• _HOW TO COMPLETE THIS TASK_: Your task is to copy the lines of the data below from the line holding "and purple) identify where these gains" through the line holding "-Mehrzad M. Writer", inclusive, exactly and with nothing added.

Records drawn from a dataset
================

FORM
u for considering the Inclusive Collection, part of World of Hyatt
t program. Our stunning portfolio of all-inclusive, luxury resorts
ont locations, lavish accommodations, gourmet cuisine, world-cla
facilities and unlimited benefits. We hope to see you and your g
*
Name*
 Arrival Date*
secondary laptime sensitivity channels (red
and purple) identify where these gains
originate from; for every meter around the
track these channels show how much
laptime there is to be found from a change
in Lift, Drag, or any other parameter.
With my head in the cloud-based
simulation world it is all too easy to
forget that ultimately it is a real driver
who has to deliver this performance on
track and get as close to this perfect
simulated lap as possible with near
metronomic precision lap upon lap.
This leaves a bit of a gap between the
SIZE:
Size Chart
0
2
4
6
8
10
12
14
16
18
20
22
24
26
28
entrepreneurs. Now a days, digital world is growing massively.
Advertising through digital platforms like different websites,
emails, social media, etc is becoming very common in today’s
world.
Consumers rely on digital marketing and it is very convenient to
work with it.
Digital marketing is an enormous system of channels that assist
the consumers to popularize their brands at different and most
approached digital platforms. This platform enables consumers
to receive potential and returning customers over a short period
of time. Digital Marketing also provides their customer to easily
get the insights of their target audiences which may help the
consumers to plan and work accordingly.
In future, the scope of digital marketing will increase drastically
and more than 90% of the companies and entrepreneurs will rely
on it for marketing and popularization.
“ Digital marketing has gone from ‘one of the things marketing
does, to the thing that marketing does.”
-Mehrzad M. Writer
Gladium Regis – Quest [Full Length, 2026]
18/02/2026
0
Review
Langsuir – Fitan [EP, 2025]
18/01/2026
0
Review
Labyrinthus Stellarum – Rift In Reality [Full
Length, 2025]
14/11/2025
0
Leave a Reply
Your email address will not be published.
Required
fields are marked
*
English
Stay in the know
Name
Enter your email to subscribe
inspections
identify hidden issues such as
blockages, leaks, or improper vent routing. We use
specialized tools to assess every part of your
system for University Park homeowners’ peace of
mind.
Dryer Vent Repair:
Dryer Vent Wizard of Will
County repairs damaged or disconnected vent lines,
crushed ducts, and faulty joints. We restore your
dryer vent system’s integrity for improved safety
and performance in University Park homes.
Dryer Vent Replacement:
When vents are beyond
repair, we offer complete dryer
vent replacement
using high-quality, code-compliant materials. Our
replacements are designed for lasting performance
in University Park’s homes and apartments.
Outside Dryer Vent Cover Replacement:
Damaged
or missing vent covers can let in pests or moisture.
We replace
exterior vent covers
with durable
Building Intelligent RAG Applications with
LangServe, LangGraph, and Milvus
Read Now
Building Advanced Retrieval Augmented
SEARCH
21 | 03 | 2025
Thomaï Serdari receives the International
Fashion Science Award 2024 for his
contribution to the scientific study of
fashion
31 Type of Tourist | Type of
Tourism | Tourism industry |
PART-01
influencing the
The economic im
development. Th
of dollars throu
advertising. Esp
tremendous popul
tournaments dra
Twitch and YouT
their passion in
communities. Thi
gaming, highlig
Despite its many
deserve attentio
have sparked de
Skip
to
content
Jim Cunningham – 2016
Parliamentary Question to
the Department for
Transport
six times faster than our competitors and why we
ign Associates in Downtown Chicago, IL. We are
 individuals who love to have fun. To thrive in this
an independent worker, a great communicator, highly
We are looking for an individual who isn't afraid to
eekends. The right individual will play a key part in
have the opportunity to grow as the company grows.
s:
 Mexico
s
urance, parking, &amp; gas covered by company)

================

• _FINISHED EXERCISE_:
and purple) identify where these gains
originate from; for every meter around the
track these channels show how much
laptime there is to be found from a change
in Lift, Drag, or any other parameter.
With my head in the cloud-based
simulation world it is all too easy to
forget that ultimately it is a real driver
who has to deliver this performance on
track and get as close to this perfect
simulated lap as possible with near
metronomic precision lap upon lap.
This leaves a bit of a gap between the
SIZE:
Size Chart
0
2
4
6
8
10
12
14
16
18
20
22
24
26
28
entrepreneurs. Now a days, digital world is growing massively.
Advertising through digital platforms like different websites,
emails, social media, etc is becoming very common in today’s
world.
Consumers rely on digital marketing and it is very convenient to
work with it.
Digital marketing is an enormous system of channels that assist
the consumers to popularize their brands at different and most
approached digital platforms. This platform enables consumers
to receive potential and returning customers over a short period
of time. Digital Marketing also provides their customer to easily
get the insights of their target audiences which may help the
consumers to plan and work accordingly.
In future, the scope of digital marketing will increase drastically
and more than 90% of the companies and entrepreneurs will rely
on it for marketing and popularization.
“ Digital marketing has gone from ‘one of the things marketing
does, to the thing that marketing does.”
-Mehrzad M. Writer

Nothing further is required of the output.